## PASSAGE SHOWN
....
The Chinese government ruled out any notion that any of its citizens aboard missing Malaysia Airlines Flight MH370 were involved in its disappearance.  The announcement doused speculation from some quarters about possible terrorists from the embittered Uighur Muslim community in China’s far northwest.

“China has conducted a thorough investigation of all the passengers on the missing Malaysia Airlines flight, and has found no evidence of any destructive behavior,” Said China’s Ambassador to Malaysia Huang Huikang in Kuala Lumpur.  “We can exclude the Chinese passengers of suspicion of engaging in acts of terror and destruction.”

One of the missing passengers is a Uighur artist, Maimaitijiang Abula.  But Huang said background checks were done on all of the Chinese passengers and that “there is no evidence to prove that he engaged in any terrorist or destructive activities.”
....
## SUPPLIED INFORMATION
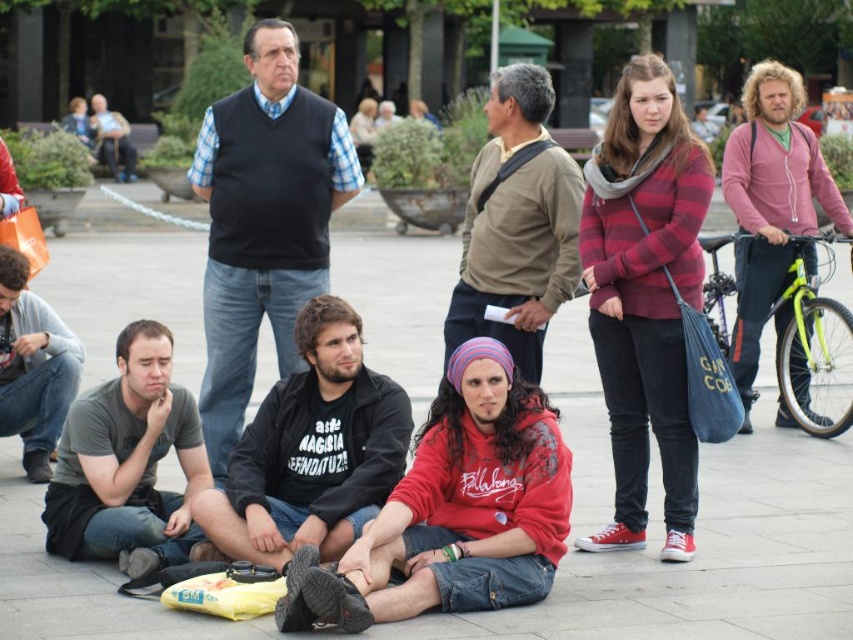
You are a photographer trying to capture a group photo of the red fleece at center and the black cotton jacket at center. Since you want to ensure both subjects are visible, which direction should you position yourself relative to the subjects to avoid blocking either of them?

You should position yourself to the left side of the black cotton jacket at center and the red fleece at center because the red fleece at center is on the right side of the black cotton jacket at center, so standing to the left would allow you to see both without obstruction.

In the scene shown: You are a photographer standing in the public square and want to take a photo of both the dark blue sweater at center and the black cotton jacket at center. Which one should you focus on first to ensure both are in the frame?

You should focus on the dark blue sweater at center first because it is closer to you than the black cotton jacket at center, ensuring both are in the frame.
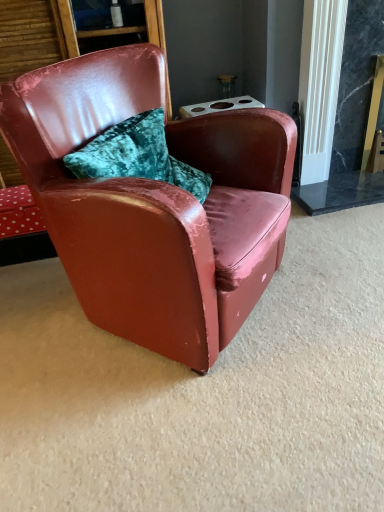
Where is `glossy leather chair at center`? This screenshot has width=384, height=512. glossy leather chair at center is located at coordinates (154, 204).

Describe the element at coordinates (154, 204) in the screenshot. I see `glossy leather chair at center` at that location.

Where is `glossy leather chair at center`? The image size is (384, 512). glossy leather chair at center is located at coordinates (154, 204).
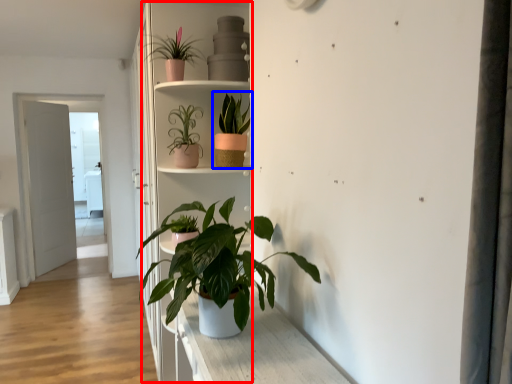
Question: Which object appears closest to the camera in this image, bookshelf (highlighted by a red box) or houseplant (highlighted by a blue box)?

Choices:
 (A) bookshelf
 (B) houseplant

Answer: (B)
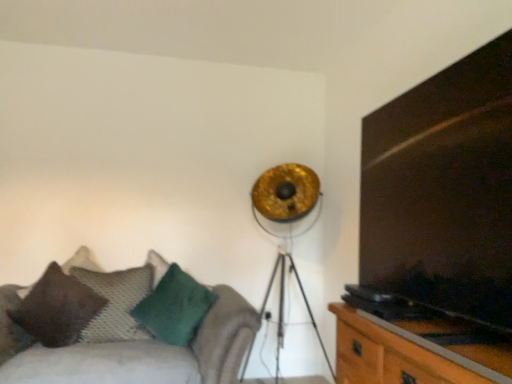
Question: From a real-world perspective, is dark wood entertainment center at right located beneath gold metallic tripod lamp at upper center?

Choices:
 (A) yes
 (B) no

Answer: (B)

Question: Is dark wood entertainment center at right not close to gold metallic tripod lamp at upper center?

Choices:
 (A) yes
 (B) no

Answer: (A)

Question: Is dark wood entertainment center at right oriented away from gold metallic tripod lamp at upper center?

Choices:
 (A) no
 (B) yes

Answer: (A)

Question: Does dark wood entertainment center at right have a greater height compared to gold metallic tripod lamp at upper center?

Choices:
 (A) yes
 (B) no

Answer: (B)

Question: Would you say gold metallic tripod lamp at upper center is part of dark wood entertainment center at right's contents?

Choices:
 (A) no
 (B) yes

Answer: (A)

Question: From a real-world perspective, is green fuzzy pillow at lower left, positioned as the 3th pillow in left-to-right order, positioned above or below wooden cabinet at right?

Choices:
 (A) above
 (B) below

Answer: (A)

Question: Based on their sizes in the image, would you say green fuzzy pillow at lower left, positioned as the 3th pillow in left-to-right order, is bigger or smaller than wooden cabinet at right?

Choices:
 (A) small
 (B) big

Answer: (A)

Question: Based on their positions, is green fuzzy pillow at lower left, the 1th pillow from the right, located to the left or right of wooden cabinet at right?

Choices:
 (A) right
 (B) left

Answer: (B)

Question: Is green fuzzy pillow at lower left, positioned as the 3th pillow in left-to-right order, in front of or behind wooden cabinet at right in the image?

Choices:
 (A) front
 (B) behind

Answer: (B)

Question: Which is correct: gold metallic tripod lamp at upper center is inside green fuzzy pillow at lower left, the 1th pillow from the right, or outside of it?

Choices:
 (A) outside
 (B) inside

Answer: (A)

Question: From a real-world perspective, relative to green fuzzy pillow at lower left, the 1th pillow from the right, is gold metallic tripod lamp at upper center vertically above or below?

Choices:
 (A) above
 (B) below

Answer: (A)

Question: Considering their positions, is gold metallic tripod lamp at upper center located in front of or behind green fuzzy pillow at lower left, the 1th pillow from the right?

Choices:
 (A) front
 (B) behind

Answer: (A)

Question: In terms of size, does gold metallic tripod lamp at upper center appear bigger or smaller than green fuzzy pillow at lower left, positioned as the 3th pillow in left-to-right order?

Choices:
 (A) small
 (B) big

Answer: (B)

Question: From a real-world perspective, is green fuzzy pillow at lower left, positioned as the 3th pillow in left-to-right order, positioned above or below gold metallic tripod lamp at upper center?

Choices:
 (A) above
 (B) below

Answer: (B)

Question: Is point (183, 312) closer or farther from the camera than point (290, 264)?

Choices:
 (A) farther
 (B) closer

Answer: (B)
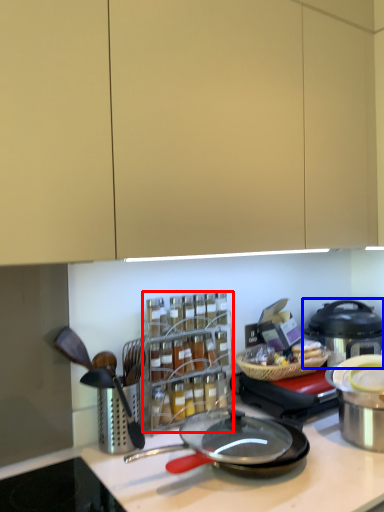
Question: Which of the following is the farthest to the observer, spice rack (highlighted by a red box) or kitchen appliance (highlighted by a blue box)?

Choices:
 (A) spice rack
 (B) kitchen appliance

Answer: (B)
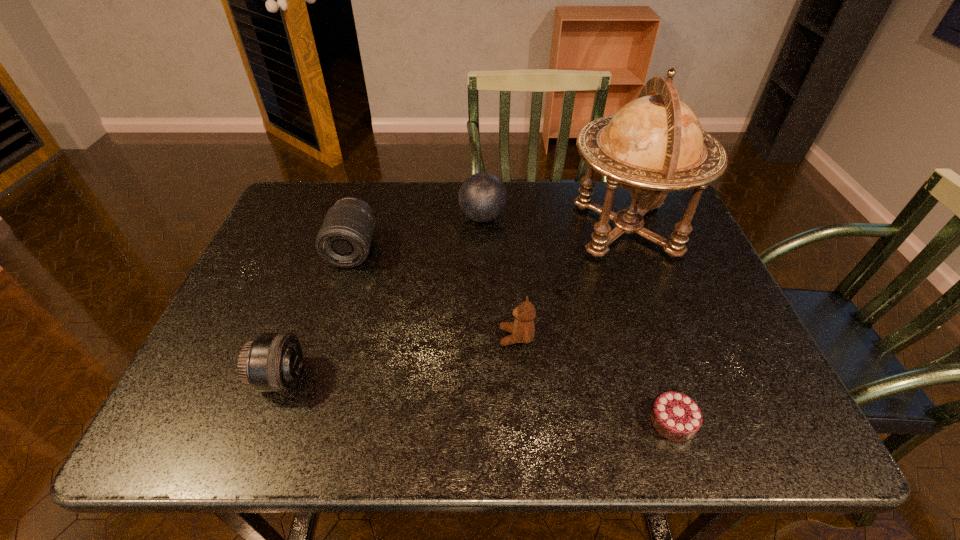
Where is `free space between the nearer telephoto lens and the shortest object`? The width and height of the screenshot is (960, 540). free space between the nearer telephoto lens and the shortest object is located at coordinates (477, 400).

The height and width of the screenshot is (540, 960). Find the location of `vacant area between the bowling ball and the globe`. vacant area between the bowling ball and the globe is located at coordinates (555, 223).

Identify the location of free space between the globe and the bowling ball. (555, 223).

Locate an element on the screen. The width and height of the screenshot is (960, 540). object that ranks as the fifth closest to the globe is located at coordinates (272, 362).

Point out which object is positioned as the third nearest to the nearer telephoto lens. Please provide its 2D coordinates. Your answer should be formatted as a tuple, i.e. [(x, y)], where the tuple contains the x and y coordinates of a point satisfying the conditions above.

[(482, 197)]

Locate an element on the screen. The height and width of the screenshot is (540, 960). free space that satisfies the following two spatial constraints: 1. on the surface of the farther telephoto lens; 2. on the front-facing side of the nearer telephoto lens is located at coordinates (314, 378).

What are the coordinates of `vacant space that satisfies the following two spatial constraints: 1. on the surface of the farther telephoto lens; 2. on the right side of the chocolate cake` in the screenshot? It's located at (300, 421).

Where is `blank area in the image that satisfies the following two spatial constraints: 1. on the back side of the shortest object; 2. on the front-facing side of the nearer telephoto lens`? This screenshot has height=540, width=960. blank area in the image that satisfies the following two spatial constraints: 1. on the back side of the shortest object; 2. on the front-facing side of the nearer telephoto lens is located at coordinates (659, 378).

This screenshot has width=960, height=540. Identify the location of free space that satisfies the following two spatial constraints: 1. on the surface of the farther telephoto lens; 2. on the front-facing side of the nearer telephoto lens. (314, 378).

You are a GUI agent. You are given a task and a screenshot of the screen. Output one action in this format:
    pyautogui.click(x=<x>, y=<y>)
    Task: Click on the free space that satisfies the following two spatial constraints: 1. on the surface of the chocolate cake; 2. on the right side of the farther telephoto lens
    The image size is (960, 540).
    Given the screenshot: What is the action you would take?
    pyautogui.click(x=300, y=421)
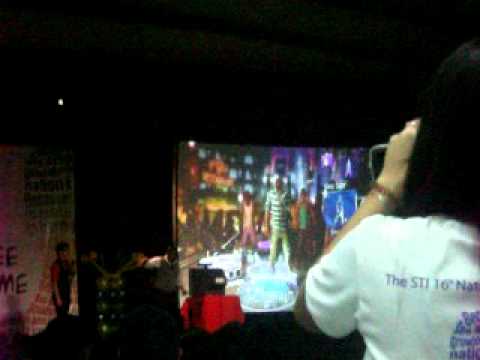
Find the location of a particular element. black box on red tablecloth is located at coordinates (201, 279).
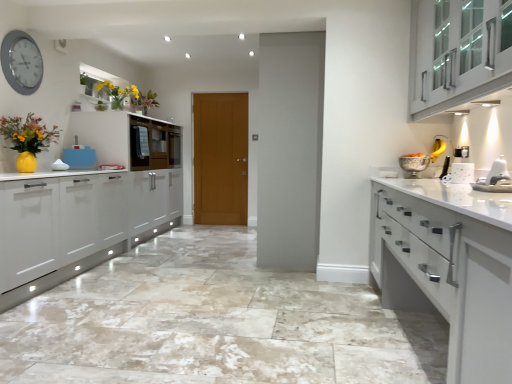
Measure the distance between point (102, 87) and camera.

The distance of point (102, 87) from camera is 4.77 meters.

Locate an element on the screen. white glossy microwave at upper left, which is counted as the 1th cabinetry, starting from the left is located at coordinates coord(129,139).

In order to click on silver metallic clock at upper left in this screenshot , I will do `click(21, 62)`.

Where is `white glossy cabinet at right, arranged as the third cabinetry when viewed from the back`? The width and height of the screenshot is (512, 384). white glossy cabinet at right, arranged as the third cabinetry when viewed from the back is located at coordinates (448, 267).

The width and height of the screenshot is (512, 384). In order to click on matte yellow vase at left, the first floral arrangement positioned from the front in this screenshot , I will do `click(28, 134)`.

Find the location of `marble tile floor at center`. marble tile floor at center is located at coordinates (214, 323).

What are the coordinates of `white glossy cabinet at upper right, the second cabinetry when ordered from back to front` in the screenshot? It's located at (458, 53).

Considering the sizes of objects white glossy cabinet at right, arranged as the third cabinetry when viewed from the back, and white glossy microwave at upper left, which ranks as the third cabinetry in front-to-back order, in the image provided, who is bigger, white glossy cabinet at right, arranged as the third cabinetry when viewed from the back, or white glossy microwave at upper left, which ranks as the third cabinetry in front-to-back order,?

white glossy cabinet at right, arranged as the third cabinetry when viewed from the back.

Is white glossy cabinet at right, the 2th cabinetry from the right, not within white glossy microwave at upper left, placed as the 1th cabinetry when sorted from back to front?

Yes, white glossy cabinet at right, the 2th cabinetry from the right, is outside of white glossy microwave at upper left, placed as the 1th cabinetry when sorted from back to front.

In the image, is white glossy cabinet at right, marked as the 1th cabinetry in a front-to-back arrangement, positioned in front of or behind white glossy microwave at upper left, which ranks as the third cabinetry in front-to-back order?

white glossy cabinet at right, marked as the 1th cabinetry in a front-to-back arrangement, is in front of white glossy microwave at upper left, which ranks as the third cabinetry in front-to-back order.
....
## WORK TO COMPLETE
**1.** Decide whether each statement agrees with the article about missing Flight MH370 shown above. Answer yes or no for each, and quote the words of the article that decide it.
(a) The ambassador stated that the investigation of the passengers found no evidence of destructive behavior.
(b) The Uighur artist on board was left out of the background checks.
(c) The ambassador made his remarks in Beijing.
**2.** Go on with the article about missing Flight MH370 from the point where it stops.

## RESPONSE LIST
**1.**
(a) Yes: "has found no evidence of any destructive behavior"
(b) No: "background checks were done on all of the Chinese passengers"
(c) No: "Ambassador to Malaysia Huang Huikang in Kuala Lumpur"

**2.**
Six Australians are also among the 239 people on MH370, which was supposed to have gone from Kuala Lumpur to Beijing early in the morning on 8 March, but disappeared about an hour into the voyage.  American security officials say that the plane made a turn to the west, and that the maneuver was carried out because someone changed the flight computer located between the pilot and copilot.  The Chinese statement and the American suspicions focus the investigation onto the pilot and copilot, or someone else on the flight crew.